Aave is a DeFi protocol launched in 2020 and it allows users to lend crypto for interest and borrow crypto and real-world assets. Even though Aave was first developed on the Ethereum blockchain, it has expanded to others, including Avalanche and Fantom.
On the Aave platform, lending and borrowing processes are facilitated through smart contracts, thus all transactions are automatically processed. The crypto assets deposited on the Aave Protocol are sent to liquidity pools which are then used to fill borrowers’ requests.
Those who decide to stake Aave have many exchanges to choose from, including Binance, OKX, and Celsius. The biggest APY (3.82%) can be found on Celsius, and while some options have flexible lock-up periods, others vary between 7 and 90 days).
How to Start Staking Cryptocurrency
Open up a Node
Opening up a node can be a double-edged sword. It can be profitable, or it can be a massive waste of time with money locked up.
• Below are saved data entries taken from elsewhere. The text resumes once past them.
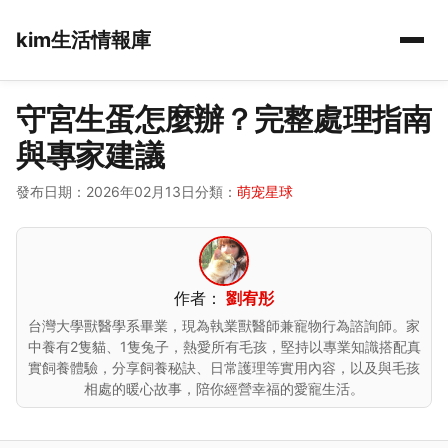
kim生活情報庫
守宮生蛋怎麼辦？完整處理指南
與專家建議
發布日期：2026年02月13日
分類：
萌宠星球
作者：
劉宥彤
台灣大學獸醫學系畢業，現為執業獸醫師兼寵物行為諮詢師。家
中養有2隻貓、1隻兔子，熱愛所有毛孩，堅持以專業知識搭配真
實飼養體驗，分享飼養秘訣、日常護理等實用內容，以及與毛孩
相處的暖心故事，陪你經營幸福的愛寵生活。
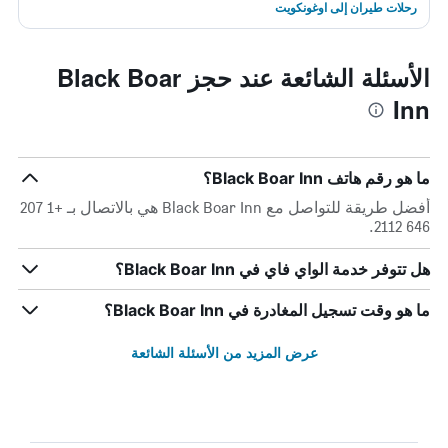
رحلات طيران إلى اوغونكويت
الأسئلة الشائعة عند حجز Black Boar
Inn
ما هو رقم هاتف Black Boar Inn؟
أفضل طريقة للتواصل مع Black Boar Inn هي بالاتصال بـ +1 207
646 2112.
هل تتوفر خدمة الواي فاي في Black Boar Inn؟
ما هو وقت تسجيل المغادرة في Black Boar Inn؟
عرض المزيد من الأسئلة الشائعة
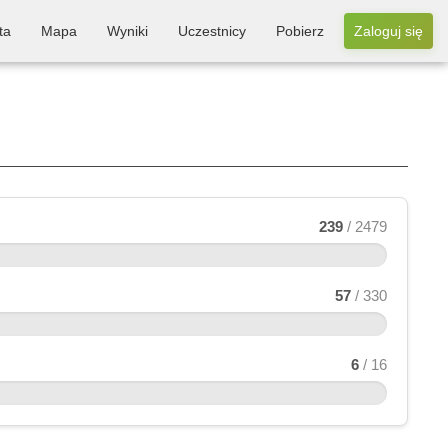
ta
Mapa
Wyniki
Uczestnicy
Pobierz
Zaloguj się
239
/ 2479
57
/ 330
6
/ 16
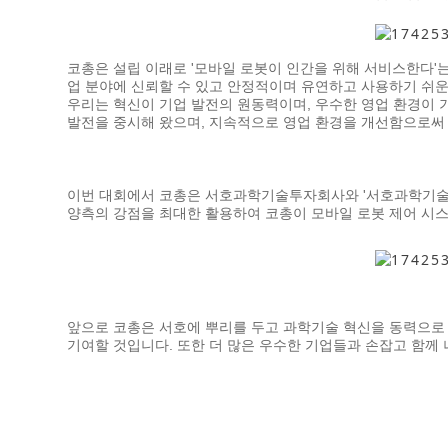
코총은 설립 이래로 '모바일 로봇이 인간을 위해 서비스한다'
업 분야에 신뢰할 수 있고 안정적이며 유연하고 사용하기 쉬운 
우리는 혁신이 기업 발전의 원동력이며, 우수한 영업 환경이 
발전을 중시해 왔으며, 지속적으로 영업 환경을 개선함으로써
이번 대회에서 코총은 서호과학기술투자회사와 '서호과학기술생
양측의 강점을 최대한 활용하여 코총이 모바일 로봇 제어 시스
앞으로 코총은 서호에 뿌리를 두고 과학기술 혁신을 동력으로
기여할 것입니다. 또한 더 많은 우수한 기업들과 손잡고 함께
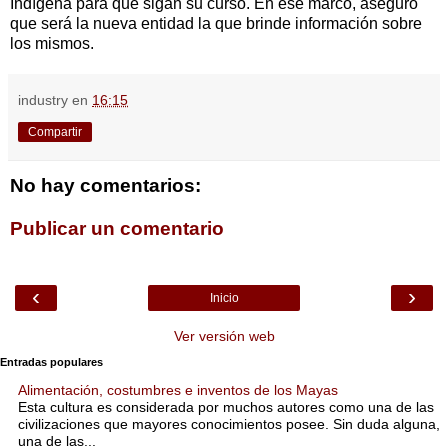
Indígena para que sigan su curso. En ese marco, aseguró
que será la nueva entidad la que brinde información sobre
los mismos.
industry
en
16:15
Compartir
No hay comentarios:
Publicar un comentario
‹
›
Inicio
Ver versión web
Entradas populares
Alimentación, costumbres e inventos de los Mayas
Esta cultura es considerada por muchos autores como una de las
civilizaciones que mayores conocimientos posee. Sin duda alguna,
una de las...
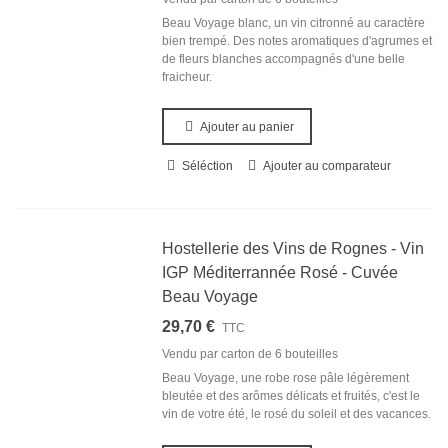
Beau Voyage blanc, un vin citronné au caractère
bien trempé. Des notes aromatiques d'agrumes et
de fleurs blanches accompagnés d'une belle
fraicheur.
Ajouter au panier
Séléction
Ajouter au comparateur
Hostellerie des Vins de Rognes - Vin
IGP Méditerrannée Rosé - Cuvée
Beau Voyage
29,70 €
TTC
Vendu par carton de
6 bouteilles
Beau Voyage, une robe rose pâle légèrement
bleutée et des arômes délicats et fruités, c'est le
vin de votre été, le rosé du soleil et des vacances.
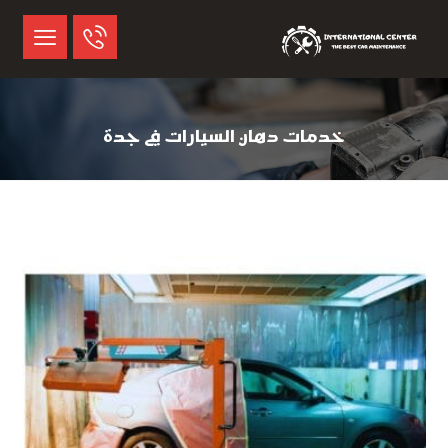
خدمات دهان السيارات في جدة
In most cases, it requires you to set up a dedicated application and lock up some cryptocurrency. However, if you want to set up a node for one of the proof-of-stake coins, consider the structure of their incentivizing layer.
If nodes are based solely on the stake’s size, your chances of actually getting to create a block are very low. So, a coin age mechanism that prevents the same users from creating blocks consecutively will improve your chances.
Additionally, in systems where you have to be elected and delegated by other users, branding and marketing your node to build credibility will be essential.
Third Parties such as Wallets and Exchanges
Setting up a node can involve a lot more effort than you would think, and there may even be a money barrier even in the case of the best coins to stake. Even for Ethereum 2.0, it was announced that you could start staking for Ether on a regular laptop, but only if you can stake at least 32 ETH.
A more accessible alternative for staking cryptocurrencies is to enter staking pools. And if you do not trust pools, you can easily do it with more trusted third parties.
Some of these third parties are:
- Wallets (like Crypto.com and Exodus);
- Exchanges (Coinbase, KuCoin, or Binance);
(Where it is possible).
When it comes to delegating, you should be extra cautious. Try delegating only in non-custodial environments and research the third party you’re about to delegate to.
And, of course, avoid every offer that sounds too good to be true.
- Staking is the process within the Proof of Stake algorithm that involves a node’s appointment to validate the next block.
- If a validator does not do his job correctly, he will lose some or even all of his stake.
- Some of the best coins to stake are Ethereum (ETH), Cardano (ADA), Avalanche (AVAX), Solana (SOL), Polkadot (DOT), and Polygon (MATIC).
- You can start staking cryptos by opening up a node on your own or depositing your stake in a third-party platform like certain wallets or exchanges.